Required work
Say how many lines in the entries hold the word "table", and reply with that number only.
_ _ _
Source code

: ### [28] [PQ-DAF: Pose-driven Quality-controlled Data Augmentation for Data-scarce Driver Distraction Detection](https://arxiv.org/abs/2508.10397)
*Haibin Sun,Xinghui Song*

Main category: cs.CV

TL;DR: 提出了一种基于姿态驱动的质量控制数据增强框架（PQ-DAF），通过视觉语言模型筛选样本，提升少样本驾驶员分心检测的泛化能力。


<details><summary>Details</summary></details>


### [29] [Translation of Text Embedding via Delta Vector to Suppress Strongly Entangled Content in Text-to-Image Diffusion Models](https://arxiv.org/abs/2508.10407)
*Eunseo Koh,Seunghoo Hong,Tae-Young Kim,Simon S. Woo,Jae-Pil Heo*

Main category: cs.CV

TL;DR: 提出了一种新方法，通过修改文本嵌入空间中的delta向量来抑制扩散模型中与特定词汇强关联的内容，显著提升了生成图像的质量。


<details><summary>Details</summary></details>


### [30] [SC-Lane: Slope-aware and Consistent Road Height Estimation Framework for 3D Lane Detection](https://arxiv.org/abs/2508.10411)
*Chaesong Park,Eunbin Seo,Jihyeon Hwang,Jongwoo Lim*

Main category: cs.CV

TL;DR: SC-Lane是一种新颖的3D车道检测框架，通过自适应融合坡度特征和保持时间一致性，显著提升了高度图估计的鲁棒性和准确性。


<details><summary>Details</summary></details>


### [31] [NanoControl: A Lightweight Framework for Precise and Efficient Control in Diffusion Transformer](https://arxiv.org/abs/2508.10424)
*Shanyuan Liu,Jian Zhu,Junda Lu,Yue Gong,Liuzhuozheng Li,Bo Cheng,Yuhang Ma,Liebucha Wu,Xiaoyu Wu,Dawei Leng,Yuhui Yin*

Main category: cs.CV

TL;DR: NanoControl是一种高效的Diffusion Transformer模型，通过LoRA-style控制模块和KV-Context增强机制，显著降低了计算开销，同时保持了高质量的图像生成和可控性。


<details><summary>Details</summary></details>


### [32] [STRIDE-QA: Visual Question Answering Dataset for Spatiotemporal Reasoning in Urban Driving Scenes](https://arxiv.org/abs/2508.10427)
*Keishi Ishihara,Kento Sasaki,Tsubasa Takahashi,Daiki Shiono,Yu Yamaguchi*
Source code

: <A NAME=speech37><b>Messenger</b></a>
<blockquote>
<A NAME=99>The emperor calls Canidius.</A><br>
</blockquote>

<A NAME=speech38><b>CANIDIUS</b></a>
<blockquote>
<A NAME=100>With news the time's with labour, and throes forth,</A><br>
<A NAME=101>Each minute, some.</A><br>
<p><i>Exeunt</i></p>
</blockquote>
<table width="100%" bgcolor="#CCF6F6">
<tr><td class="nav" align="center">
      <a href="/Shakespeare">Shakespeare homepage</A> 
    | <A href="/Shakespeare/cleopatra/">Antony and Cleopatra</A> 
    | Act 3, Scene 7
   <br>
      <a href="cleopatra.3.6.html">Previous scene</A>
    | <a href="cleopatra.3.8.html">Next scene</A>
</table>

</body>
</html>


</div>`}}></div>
_ _ _
Answer to this task
2